» 本文:
"""

六本木で坊主に囲まれて聞いた話

まず九州の地震で被害に遭われた方へ心からのお見舞いを申し上げます。

で、こんなタイミングで不謹慎かなと考えたのですが、だからと言って何もかもやめる必要はないと思ったので(だって、この考えって突き詰めて考えると、「日本で何もなくとも、シリア内戦で亡くなった人がいるから、生きていること自体不謹慎」ってなりません?)、通常運転に戻ります。

 

さて、昨日は先日の予告通り、六本木で禅のイベントに行ってきました。三部に分かれてのリレートークで、週末の六本木ヒルズに袈裟や作務衣姿の坊主が大集合していたので、買い物客や観光客はぎょっとしてました。ま、当たり前ですけど。参加者は男性女性年代に特に偏りなく(といっても20代以下はあまりいなかった様子)、お寺の檀家さんと思われる方もちらほら。部によっては、その辺のマンションに住んでるのかしら?と思わずにいられない成金っぽい人や、意識高い系(男性4名全員Mac持ち)がいましたが、まぁ、彼らと後ろに控えている雲水の違いよ・・・!清浄さってのはやはり日々の生活により、その人の雰囲気に出るのかもしれません。肝心の内容は箇条書きで。

 

・どの部も最初に黙祷、最期に座禅。熊本地震もあり、「揺れたら六本木ヒルズの係員の誘導に従って避難してください」と注意事項あり。なお、第一部の講師である横田南嶺老師(臨済宗円覚寺派管長)からは「最悪の事態になっても、これだけ坊主が集まっておりますので、皆様極楽に行けますよ」と、ありがたいんだか不謹慎なんだか、よく分からない保証をいただきました。

・平常心=造作のない心。当たり前の暮らし。

"""

» 提供情報:

"""

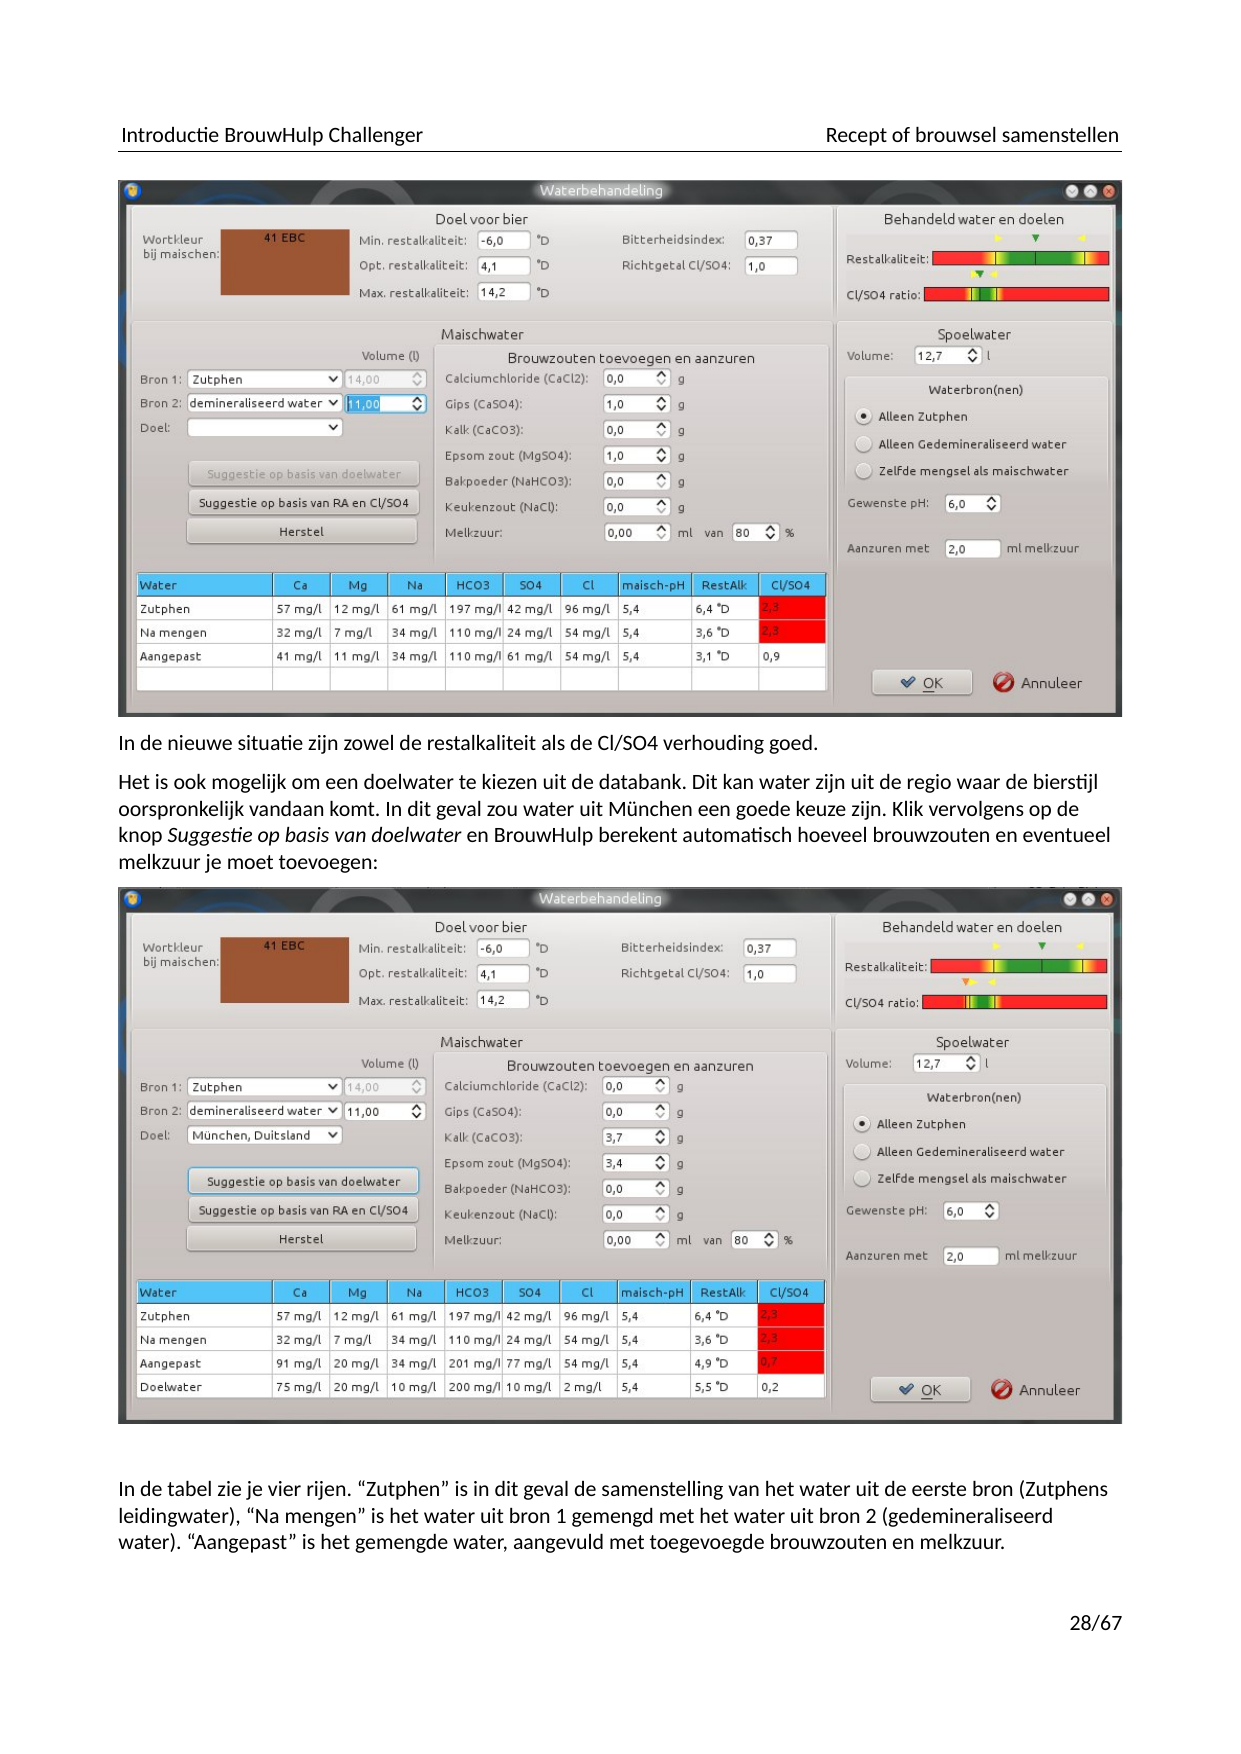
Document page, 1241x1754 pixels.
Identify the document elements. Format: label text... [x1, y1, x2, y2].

text In de nieuwe situatie zijn zowel de restalkaliteit als de Cl/SO4 verhouding goed. [118, 729, 1122, 756]
picture [118, 180, 1123, 717]
text Het is ook mogelijk om een doelwater te kiezen uit de databank. Dit kan water zijn uit de regio waar de bierstijl oorspronkelijk vandaan komt. In dit geval zou water uit München een goede keuze zijn. Klik vervolgens op de knop Suggestie op basis van doelwater en BrouwHulp berekent automatisch hoeveel brouwzouten en eventueel melkzuur je moet toevoegen: [118, 768, 1122, 875]
picture [118, 887, 1123, 1424]
text In de tabel zie je vier rijen. “Zutphen” is in dit geval de samenstelling van het water uit de eerste bron (Zutphens leidingwater), “Na mengen” is het water uit bron 1 gemengd met het water uit bron 2 (gedemineraliseerd water). “Aangepast” is het gemengde water, aangevuld met toegevoegde brouwzouten en melkzuur. [118, 1475, 1122, 1555]
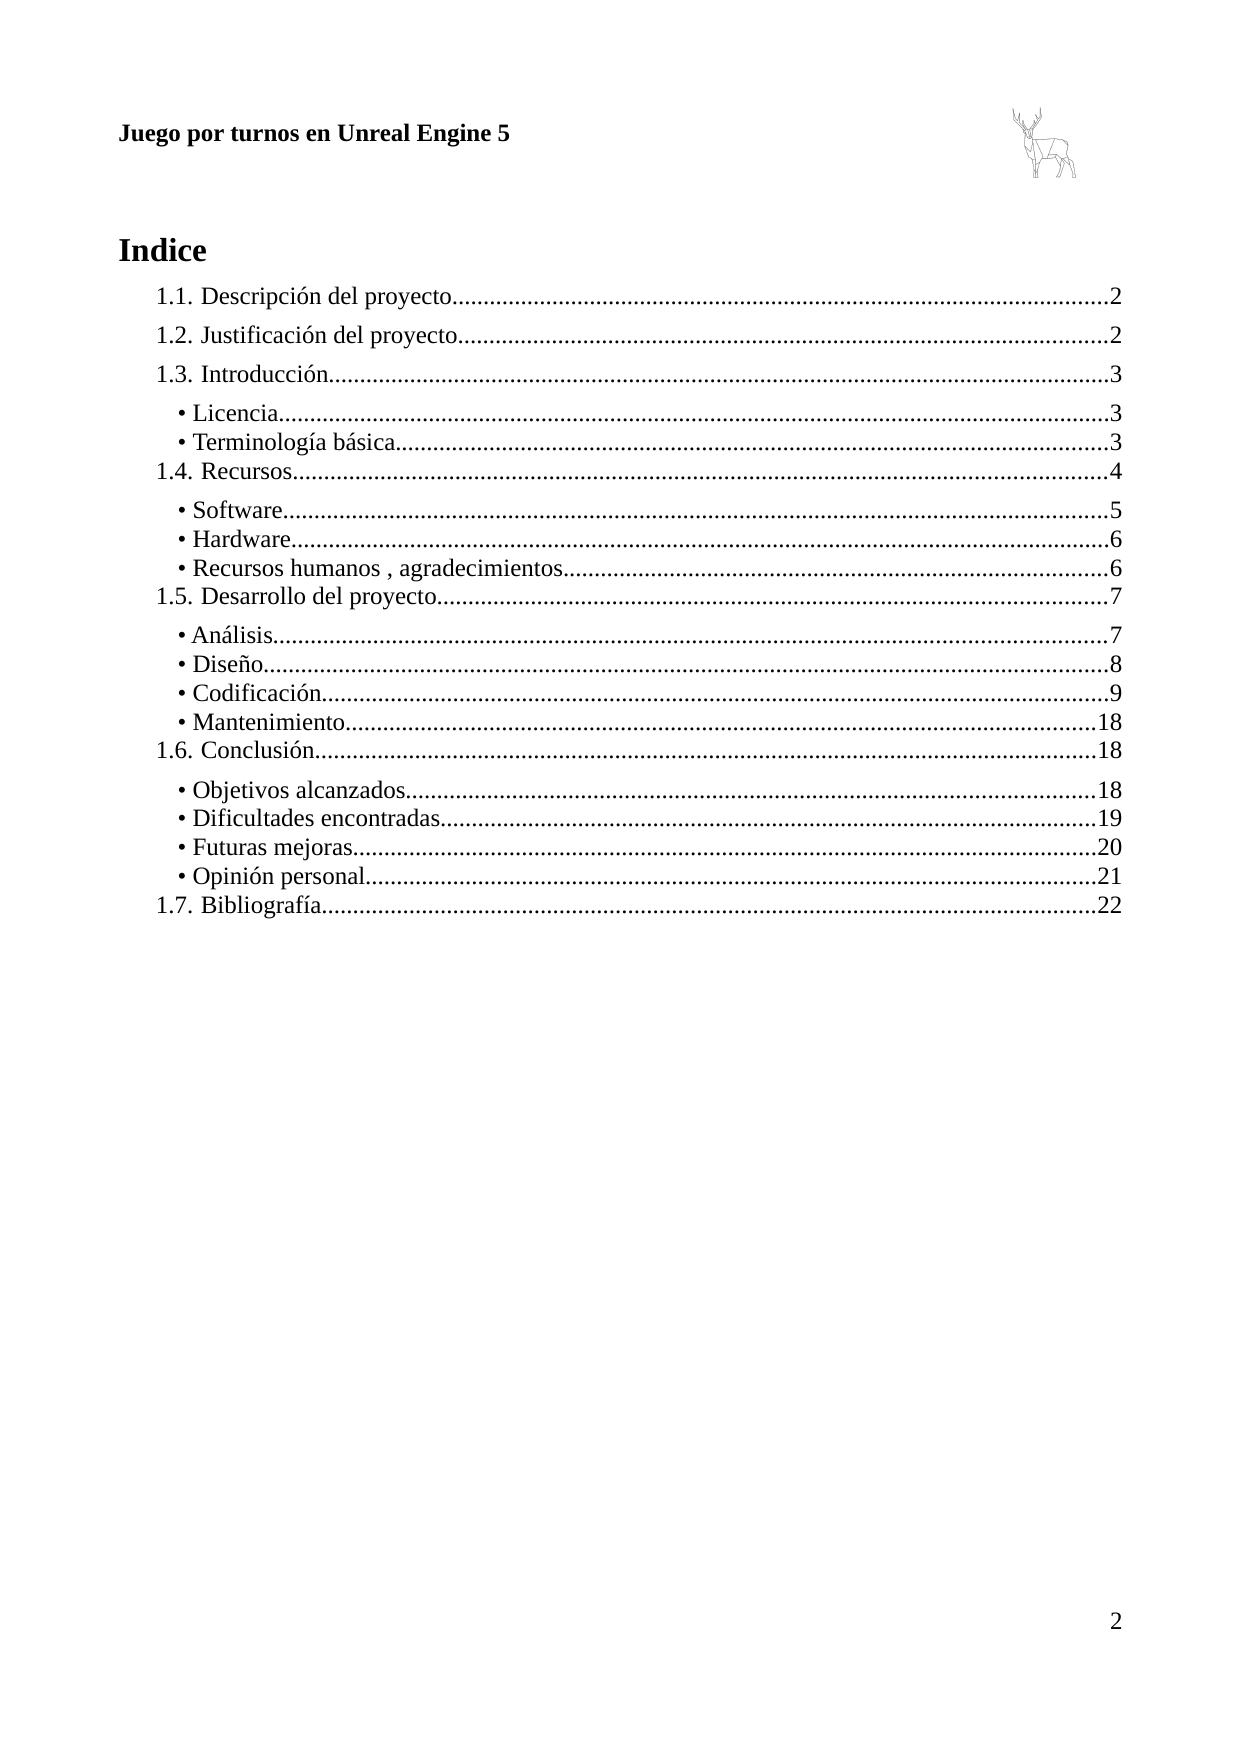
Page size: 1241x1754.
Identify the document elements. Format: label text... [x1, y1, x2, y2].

text • Codificación 9 [177, 678, 1122, 707]
text • Futuras mejoras 20 [177, 832, 1122, 861]
text • Terminología básica. 3 [177, 427, 1122, 456]
list Introducción 3 [156, 359, 1122, 388]
list Bibliografía 22 [156, 890, 1122, 918]
text • Objetivos alcanzados 18 [177, 775, 1122, 803]
list Recursos 4 [156, 456, 1122, 485]
text • Software 5 [177, 495, 1122, 524]
text • Opinión personal 21 [177, 861, 1122, 890]
text • Recursos humanos , agradecimientos. 6 [177, 553, 1122, 581]
subtitle Indice [118, 230, 1122, 268]
list Desarrollo del proyecto 7 [156, 581, 1122, 610]
list Justificación del proyecto 2 [156, 320, 1122, 349]
list Conclusión 18 [156, 736, 1122, 764]
list Descripción del proyecto 2 [156, 281, 1122, 310]
text • Dificultades encontradas 19 [177, 803, 1122, 832]
text • Licencia 3 [177, 398, 1122, 427]
text • Análisis 7 [177, 621, 1122, 649]
text • Hardware 6 [177, 524, 1122, 553]
text • Mantenimiento 18 [177, 707, 1122, 736]
picture [1004, 98, 1091, 186]
text • Diseño 8 [177, 649, 1122, 678]
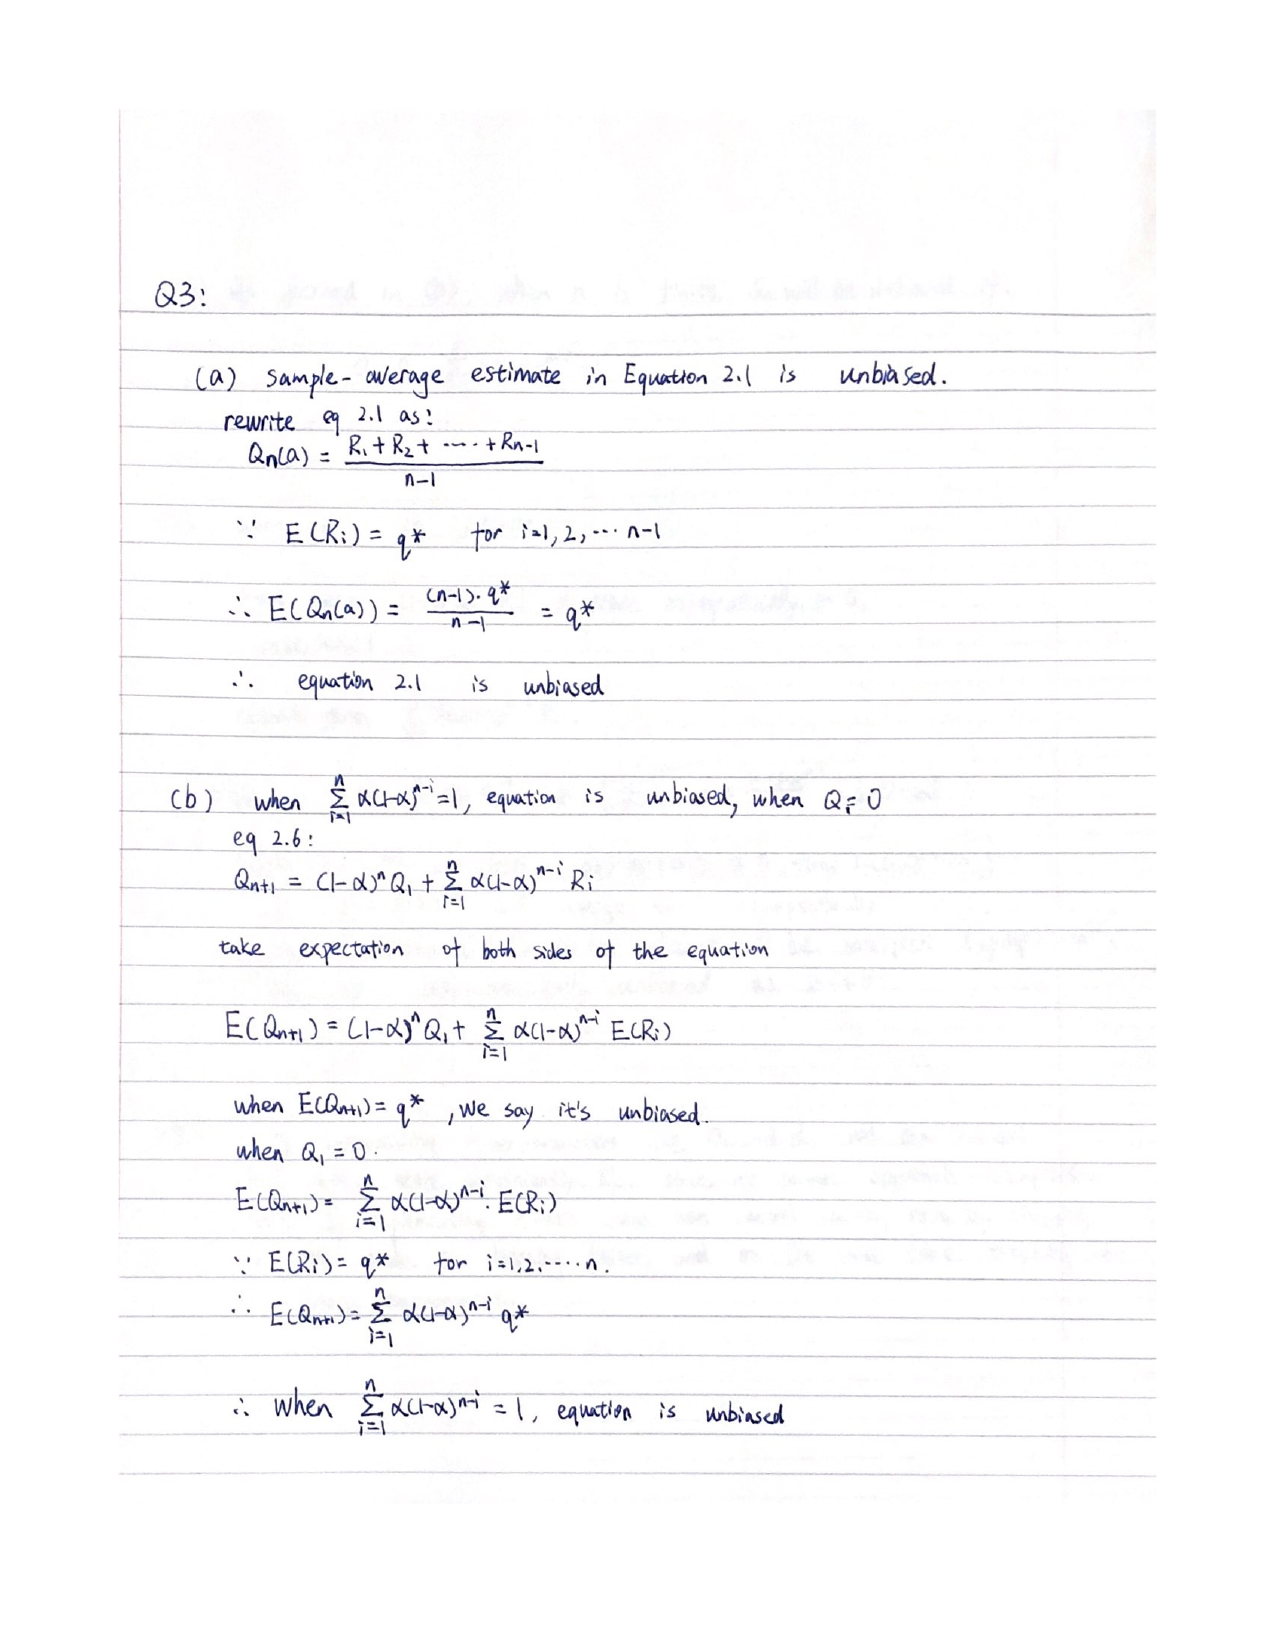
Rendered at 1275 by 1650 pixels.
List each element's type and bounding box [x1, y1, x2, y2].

picture [118, 108, 1157, 1504]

"""

» 実施事項:
1) 記録のうち、「Page size: 1241x1754.」を含む行から始まり「list Introducción 3 [156, 359, 1122, 388]」を含む行で終わる範囲を、「Identify」を「Detect」に置き換え、それ以外は変えずに修正して示してください。
2) 六本木の禅イベントについての文章を、最後の一文の後から引き継いで書き進めてください。

» 各作業の結果:
1)
Page size: 1241x1754.
Detect the document elements. Format: label text... [x1, y1, x2, y2].

text • Codificación 9 [177, 678, 1122, 707]
text • Futuras mejoras 20 [177, 832, 1122, 861]
text • Terminología básica. 3 [177, 427, 1122, 456]
list Introducción 3 [156, 359, 1122, 388]

2)
・お茶(お抹茶)=粉のみ、茶葉などのゴミもなし。究極のインスタント飲料。確かに、お茶を「普通に日常の中で」点てる暮らしというのは、精神的に良さそう。一通りの作法は知っているし、ポットでもできるのだから、お茶碗、茶杓、棗あたりを揃えておけば家で十分できそう・・・と思った。実家に余ってないか訊いてみよう。

・侘び=正直にあるがままに奢らぬ様

・禅=本来の自己になる。独服=自分のために立てるお茶。→文化的な部分だけではなく、精神的(哲学的)共通点がある。

・足元を見よ(「照顧脚下」)→西洋でいうmemento moriと同じ思考か?(これは私が話を聞いていて思ったことです。)

・西洋にはZから始まる言葉がないので、Zenはカッコよく聞こえる。

・「業」と「罪」。自分との関わりの違い。誰が最期に自分を裁くのか?自分自身か、神か。

・精進料理は食べる側ではなく、作る側の「精進」である。畑で野菜を育てたり、即ち修行。

・「くせ」とは自分ではない。そう気がつく自分とは何か?

・禅は突き詰めると「自分とは何か?」という問題の探求。それで人を救うのが坊さんである。

・禅の修行は日本的。メソッドとして確立されたものに加えて「目で盗む」、「和合(他者への思いやりや気遣い)」など。

・他者への思いやりを突き詰めると、自分の中の自分の割合が減る。(他者の割合が増えるから。)これぞ「無心」?

・世界平和については、まず、自分の中の平和!が禅の姿勢。日本人が日本で、ということではなく、どの国の人も、自分の中の平和を追求できるよう広めていくこと。

 

こんな感じです。この夏は禅について、いろいろ勉強してみようと思います。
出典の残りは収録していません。